Tempeh Reubens with Caramelized Onions
By pattie_d
Layers of tempeh, sauerkraut and caramelized onions give this warm sandwich a rich, well-integrated flavor. Although you can spread the bread with mustard, the Russian dressing is delicious and takes just minutes to make you can do it while the tempeh is simmering. If you like, top the assembled Reubens with slices of soy cheese, then run the sandwiches under the broiler just until the cheese melts. Two brands that melt nicely: Soy Moon Gouda or Veggie Slices American cheese. The Russian Dressing makes 1/2 cup.
1 Picture
Ingredients
- 4 tablespoons eggless mayonnaise
- 1 tablespoon tomato paste
- 1/4 cup minced dill pickle
- 2 tablespoons minced red onion
- 1 teaspoon Dijon mustard
- 1 8-ounce package tempeh
- 1/4 cup apple cider vinegar
- 2 tablespoons tamari or low-sodium soy sauce
- 1 tablespoon black peppercorns, coarsely crushed
- 1 tablespoon caraway seeds
- 2 1/2 tablespoons extra virgin olive oil
- 4 cups thinly sliced onions
- Salt to taste
- 1 1/2 cups sauerkraut, drained and rinsed
- 4 to 6 slices hearty whole grain bread
- 1 bunch arugula, stemmed, rinsed and dried
Details
Servings 1
Adapted from recipe.com
Preparation
Step 1
To make Russian Dressing: Mix all ingredients in bowl until thoroughly combined. Cover, and refrigerate until ready to use.

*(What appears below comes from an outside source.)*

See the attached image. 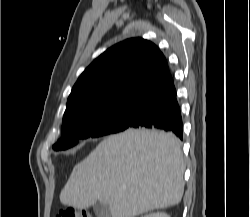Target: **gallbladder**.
<instances>
[{"instance_id":"bac80fb5","label":"gallbladder","mask_w":250,"mask_h":217,"mask_svg":"<svg viewBox=\"0 0 250 217\" xmlns=\"http://www.w3.org/2000/svg\"><path fill=\"white\" fill-rule=\"evenodd\" d=\"M94 212L96 214V217H111L109 205L102 202H97L94 205Z\"/></svg>"}]
</instances>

To make Tempeh Reubens: Using sharp knife, cut tempeh crosswise at 45-degree angle into 1/4-inch-thick slices. Combine 1 1/2 cups water, vinegar, tamari, peppercorns and caraway seeds in large saucepan. Add tempeh, spooning mixture over it. Bring to a boil, reduce heat to low, cover and cook 15 minutes. Remove pan from heat.
Meanwhile, heat 1 1/2 tablespoons oil in skillet over medium heat. Add onions and salt, and cook, stirring often, over medium-low heat about 10 minutes, or until juicy. Increase heat to medium, and cook 5 minutes more, stirring often, until well browned. Remove pan from heat.

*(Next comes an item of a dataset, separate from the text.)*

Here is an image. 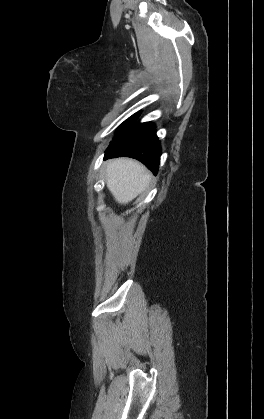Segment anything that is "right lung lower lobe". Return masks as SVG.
Listing matches in <instances>:
<instances>
[{"label": "right lung lower lobe", "instance_id": "right-lung-lower-lobe-1", "mask_svg": "<svg viewBox=\"0 0 264 419\" xmlns=\"http://www.w3.org/2000/svg\"><path fill=\"white\" fill-rule=\"evenodd\" d=\"M161 146L151 123H137L107 148L104 159L127 156L141 161L155 175L160 163Z\"/></svg>", "mask_w": 264, "mask_h": 419}]
</instances>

Heat remaining 1 tablespoon oil in nonstick skillet over medium-high heat. Reduce heat to medium, and add tempeh slices, in batches if necessary. Cook until golden brown, 3 to 4 minutes per side.
Warm sauerkraut in saucepan over medium-low heat.
To assemble sandwiches, spread each bread slice with 1 heaping tablespoon of Russian dressing. Layer bread with arugula, tempeh, sauerkraut and onions. Serve warm, either open-faced or topped with another slice of bread.